Your objective:
Transcribe the entries below without changing a word, and omit every picture.

Input data:
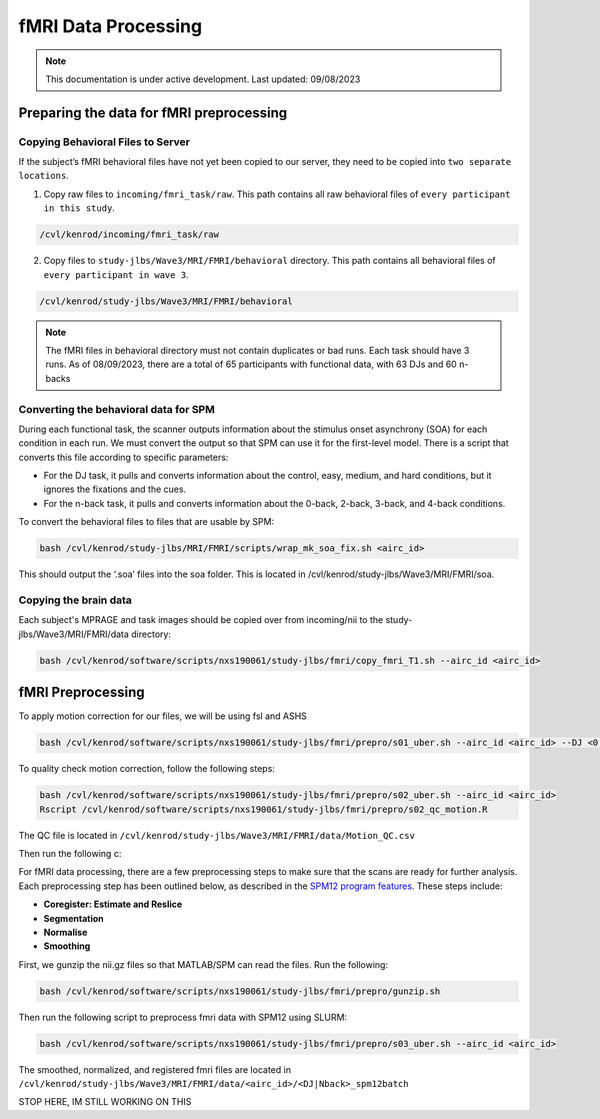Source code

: ######
fMRI Data Processing
######

.. note::
   This documentation is under active development. Last updated: 09/08/2023

.. _fmri_prep:

Preparing the data for fMRI preprocessing
-----------------

Copying Behavioral Files to Server
+++++++++++++

If the subject’s fMRI behavioral files have not yet been copied to our server, they need to be copied into ``two separate locations``. 

1. Copy raw files to ``incoming/fmri_task/raw``. This path contains all raw behavioral files of ``every participant in this study``.

.. code::

    /cvl/kenrod/incoming/fmri_task/raw

2. Copy files to ``study-jlbs/Wave3/MRI/FMRI/behavioral`` directory. This path contains all behavioral files of ``every participant in wave 3``.

.. code::

    /cvl/kenrod/study-jlbs/Wave3/MRI/FMRI/behavioral

.. note::
    The fMRI files in behavioral directory must not contain duplicates or bad runs. Each task should have 3 runs.
    As of 08/09/2023, there are a total of 65 participants with functional data, with 63 DJs and 60 n-backs

.. _convert_for_SPM:

Converting the behavioral data for SPM
+++++++++++++

During each functional task, the scanner outputs information about the stimulus onset asynchrony (SOA) for each condition in each run. We must convert the output so that SPM can use it for the first-level model. There is a script that converts this file according to specific parameters: 
    
* For the DJ task, it pulls and converts information about the control, easy, medium, and hard conditions, but it ignores the fixations and the cues.
    
* For the n-back task, it pulls and converts information about the 0-back, 2-back, 3-back, and 4-back conditions. 

To convert the behavioral files to files that are usable by SPM: 

.. code::
    
    bash /cvl/kenrod/study-jlbs/MRI/FMRI/scripts/wrap_mk_soa_fix.sh <airc_id>

This should output the ‘.soa’ files into the soa folder. This is located in /cvl/kenrod/study-jlbs/Wave3/MRI/FMRI/soa.

Copying the brain data
+++++++++++++

Each subject's MPRAGE and task images should be copied over from incoming/nii to the study-jlbs/Wave3/MRI/FMRI/data directory:

.. code::
    
    bash /cvl/kenrod/software/scripts/nxs190061/study-jlbs/fmri/copy_fmri_T1.sh --airc_id <airc_id>

.. _fmri_preprocessing:

fMRI Preprocessing
-----------------
To apply motion correction for our files, we will be using fsl and ASHS

.. code::
    
    bash /cvl/kenrod/software/scripts/nxs190061/study-jlbs/fmri/prepro/s01_uber.sh --airc_id <airc_id> --DJ <0|1> --Nback <0|1>

To quality check motion correction, follow the following steps:

.. code::
    
    bash /cvl/kenrod/software/scripts/nxs190061/study-jlbs/fmri/prepro/s02_uber.sh --airc_id <airc_id>
    Rscript /cvl/kenrod/software/scripts/nxs190061/study-jlbs/fmri/prepro/s02_qc_motion.R

The QC file is located in ``/cvl/kenrod/study-jlbs/Wave3/MRI/FMRI/data/Motion_QC.csv``


Then run the following c:



For fMRI data processing, there are a few preprocessing steps to make sure that the scans are ready for further analysis. Each preprocessing step has been outlined below, as described in the `SPM12 program features <https://usermanual.wiki/Pdf/manual.87736313/help>`_. These steps include:

* **Coregister: Estimate and Reslice**
* **Segmentation**
* **Normalise**
* **Smoothing**

First, we gunzip the nii.gz files so that MATLAB/SPM can read the files. Run the following:

.. code::
    
    bash /cvl/kenrod/software/scripts/nxs190061/study-jlbs/fmri/prepro/gunzip.sh

Then run the following script to preprocess fmri data with SPM12 using SLURM:

.. code::

    bash /cvl/kenrod/software/scripts/nxs190061/study-jlbs/fmri/prepro/s03_uber.sh --airc_id <airc_id>

The smoothed, normalized, and registered fmri files are located in ``/cvl/kenrod/study-jlbs/Wave3/MRI/FMRI/data/<airc_id>/<DJ|Nback>_spm12batch``

STOP HERE, IM STILL WORKING ON THIS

Solution:
Source code

: ######
fMRI Data Processing
######

.. note::
   This documentation is under active development. Last updated: 09/08/2023

.. _fmri_prep:

Preparing the data for fMRI preprocessing
-----------------

Copying Behavioral Files to Server
+++++++++++++

If the subject’s fMRI behavioral files have not yet been copied to our server, they need to be copied into ``two separate locations``. 

1. Copy raw files to ``incoming/fmri_task/raw``. This path contains all raw behavioral files of ``every participant in this study``.

.. code::

    /cvl/kenrod/incoming/fmri_task/raw

2. Copy files to ``study-jlbs/Wave3/MRI/FMRI/behavioral`` directory. This path contains all behavioral files of ``every participant in wave 3``.

.. code::

    /cvl/kenrod/study-jlbs/Wave3/MRI/FMRI/behavioral

.. note::
    The fMRI files in behavioral directory must not contain duplicates or bad runs. Each task should have 3 runs.
    As of 08/09/2023, there are a total of 65 participants with functional data, with 63 DJs and 60 n-backs

.. _convert_for_SPM:

Converting the behavioral data for SPM
+++++++++++++

During each functional task, the scanner outputs information about the stimulus onset asynchrony (SOA) for each condition in each run. We must convert the output so that SPM can use it for the first-level model. There is a script that converts this file according to specific parameters: 
    
* For the DJ task, it pulls and converts information about the control, easy, medium, and hard conditions, but it ignores the fixations and the cues.
    
* For the n-back task, it pulls and converts information about the 0-back, 2-back, 3-back, and 4-back conditions. 

To convert the behavioral files to files that are usable by SPM: 

.. code::
    
    bash /cvl/kenrod/study-jlbs/MRI/FMRI/scripts/wrap_mk_soa_fix.sh <airc_id>

This should output the ‘.soa’ files into the soa folder. This is located in /cvl/kenrod/study-jlbs/Wave3/MRI/FMRI/soa.

Copying the brain data
+++++++++++++

Each subject's MPRAGE and task images should be copied over from incoming/nii to the study-jlbs/Wave3/MRI/FMRI/data directory:

.. code::
    
    bash /cvl/kenrod/software/scripts/nxs190061/study-jlbs/fmri/copy_fmri_T1.sh --airc_id <airc_id>

.. _fmri_preprocessing:

fMRI Preprocessing
-----------------
To apply motion correction for our files, we will be using fsl and ASHS

.. code::
    
    bash /cvl/kenrod/software/scripts/nxs190061/study-jlbs/fmri/prepro/s01_uber.sh --airc_id <airc_id> --DJ <0|1> --Nback <0|1>

To quality check motion correction, follow the following steps:

.. code::
    
    bash /cvl/kenrod/software/scripts/nxs190061/study-jlbs/fmri/prepro/s02_uber.sh --airc_id <airc_id>
    Rscript /cvl/kenrod/software/scripts/nxs190061/study-jlbs/fmri/prepro/s02_qc_motion.R

The QC file is located in ``/cvl/kenrod/study-jlbs/Wave3/MRI/FMRI/data/Motion_QC.csv``


Then run the following c:



For fMRI data processing, there are a few preprocessing steps to make sure that the scans are ready for further analysis. Each preprocessing step has been outlined below, as described in the `SPM12 program features <https://usermanual.wiki/Pdf/manual.87736313/help>`_. These steps include:

* **Coregister: Estimate and Reslice**
* **Segmentation**
* **Normalise**
* **Smoothing**

First, we gunzip the nii.gz files so that MATLAB/SPM can read the files. Run the following:

.. code::
    
    bash /cvl/kenrod/software/scripts/nxs190061/study-jlbs/fmri/prepro/gunzip.sh

Then run the following script to preprocess fmri data with SPM12 using SLURM:

.. code::

    bash /cvl/kenrod/software/scripts/nxs190061/study-jlbs/fmri/prepro/s03_uber.sh --airc_id <airc_id>

The smoothed, normalized, and registered fmri files are located in ``/cvl/kenrod/study-jlbs/Wave3/MRI/FMRI/data/<airc_id>/<DJ|Nback>_spm12batch``

STOP HERE, IM STILL WORKING ON THIS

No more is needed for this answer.